The XYZ coordinates of the points correspond to the XYZ coordinates of the highest point within each tree and each point is associated to 3 attributes treeID + the two user-defined metrics. In the plot below the output is visualized using color to depict the z_max metrics.

plot(metrics["z_max"], pal = hcl.colors, pch = 19) # plot using z_max

Like other functions seen in Chapter 9 and Chapter 10, users can create their own custom functions containing all of the metrics of interest. In the example below we show how to calculate metrics that are based both on point heights and intensities.

custom_crown_metrics <- function(z, i) { # user-defined function
  metrics <- list(
     z_max = max(z),   # max height
     z_sd = sd(z),     # vertical variability of points
     i_mean = mean(i), # mean intensity
     i_max  = max(i)   # max intensity
   )
   return(metrics) # output
}

ccm = ~custom_crown_metrics(z = Z, i = Intensity)

crown_metrics() can also return sf/sfc_POLYGON by changing the geom argument

metrics <- crown_metrics(las, func = ccm, geom = "convex")
plot(metrics["z_max"], pal = hcl.colors)

metrics <- crown_metrics(las, func = ccm, geom = "concave")
plot(metrics["z_max"], pal = hcl.colors)

11.2 Applications

Selection of trees

crown_metrics() gives the ID of trees and associated metrics. We can use these data to filter the scene and remove trees with a low intensity.

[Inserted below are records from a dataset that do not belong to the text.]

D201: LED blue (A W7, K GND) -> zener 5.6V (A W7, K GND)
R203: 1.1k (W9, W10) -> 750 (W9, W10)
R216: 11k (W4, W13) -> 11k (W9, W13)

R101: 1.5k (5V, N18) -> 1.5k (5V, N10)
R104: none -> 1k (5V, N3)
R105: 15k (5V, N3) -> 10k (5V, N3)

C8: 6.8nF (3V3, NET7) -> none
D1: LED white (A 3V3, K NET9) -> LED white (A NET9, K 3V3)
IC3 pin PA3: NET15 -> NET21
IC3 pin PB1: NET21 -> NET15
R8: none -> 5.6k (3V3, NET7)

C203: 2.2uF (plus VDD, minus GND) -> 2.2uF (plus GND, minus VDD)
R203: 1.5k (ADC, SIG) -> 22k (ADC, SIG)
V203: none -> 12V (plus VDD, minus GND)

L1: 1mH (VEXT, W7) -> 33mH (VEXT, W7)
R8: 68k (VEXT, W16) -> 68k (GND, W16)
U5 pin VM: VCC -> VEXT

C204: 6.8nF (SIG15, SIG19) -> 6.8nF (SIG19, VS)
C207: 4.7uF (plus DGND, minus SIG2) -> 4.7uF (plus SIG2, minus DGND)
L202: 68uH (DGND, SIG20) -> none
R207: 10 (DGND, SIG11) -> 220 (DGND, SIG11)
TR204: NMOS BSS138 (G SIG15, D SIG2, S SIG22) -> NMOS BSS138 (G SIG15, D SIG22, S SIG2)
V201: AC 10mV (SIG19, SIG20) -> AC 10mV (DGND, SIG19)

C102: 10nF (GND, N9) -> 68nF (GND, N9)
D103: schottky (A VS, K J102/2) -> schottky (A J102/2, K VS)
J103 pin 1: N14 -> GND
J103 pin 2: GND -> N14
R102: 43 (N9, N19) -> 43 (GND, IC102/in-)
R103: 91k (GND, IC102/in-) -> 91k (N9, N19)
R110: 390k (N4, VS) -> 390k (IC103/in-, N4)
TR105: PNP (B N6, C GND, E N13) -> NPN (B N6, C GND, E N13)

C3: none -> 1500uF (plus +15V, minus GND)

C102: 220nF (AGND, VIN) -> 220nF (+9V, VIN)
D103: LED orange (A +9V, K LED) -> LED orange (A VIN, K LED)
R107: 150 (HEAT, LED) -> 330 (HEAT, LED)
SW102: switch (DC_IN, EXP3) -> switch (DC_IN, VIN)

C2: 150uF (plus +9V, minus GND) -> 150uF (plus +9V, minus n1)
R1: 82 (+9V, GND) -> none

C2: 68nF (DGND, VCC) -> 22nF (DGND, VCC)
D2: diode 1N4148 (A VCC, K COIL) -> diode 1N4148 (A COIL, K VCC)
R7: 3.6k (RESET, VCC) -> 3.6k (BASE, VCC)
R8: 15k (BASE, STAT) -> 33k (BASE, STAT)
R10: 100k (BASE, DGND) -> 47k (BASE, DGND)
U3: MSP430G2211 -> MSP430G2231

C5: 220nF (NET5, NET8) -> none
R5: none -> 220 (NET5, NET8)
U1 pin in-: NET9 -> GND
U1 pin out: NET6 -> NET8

metrics <- crown_metrics(las, ~list(imean = mean(Intensity))) # calculate tree intensity metrics
metrics <- metrics[metrics$imean > 80,] # filter intensity

subset <- filter_poi(las, treeID %in% metrics$treeID)
x <- plot(las, bg = "white", size = 4)
plot(subset, add = x + c(-100, 0), size = 5) # some plotting

Tree based inventory

Assuming we know a relationship between the derived metrics and a value of interest G - such as the biomass of a tree - we can map the resource. Lets assume that \(G = 0.7 \times z_{max} + 0.1 \times i_{mean}\). In real life a value of interest is more likely to be related to the crown size, but this is a simplified example. First we can compute G for each tree:

metrics <- crown_metrics(las, func = ~custom_crown_metrics(Z, Intensity)) # calculate intensity metrics
metrics$G <- 0.7 * metrics$z_max + 0.1 * metrics$i_mean # set value of interest
plot(metrics["G"], pal = hcl.colors, pch = 19) # some plotting

Then using a raster package, we can rasterize the map. Here we get the sum of G from each tree within each 15 m pixel to get the total value of G for a given pixel. The final output is a predictive model that mixes the area-based approach and the tree-based-approach.


r <- terra::rast(ext(las),  resolution = 15)
v <- terra::vect(metrics["G"])
map <- terra::rasterize(v, r, field = "G", fun = sum) # extract sum of G at 15m
plot(map, col = hcl.colors(15)) # some plotting

This is a small example that may not be of interest, but one may imagine or test the result on a bigger data set.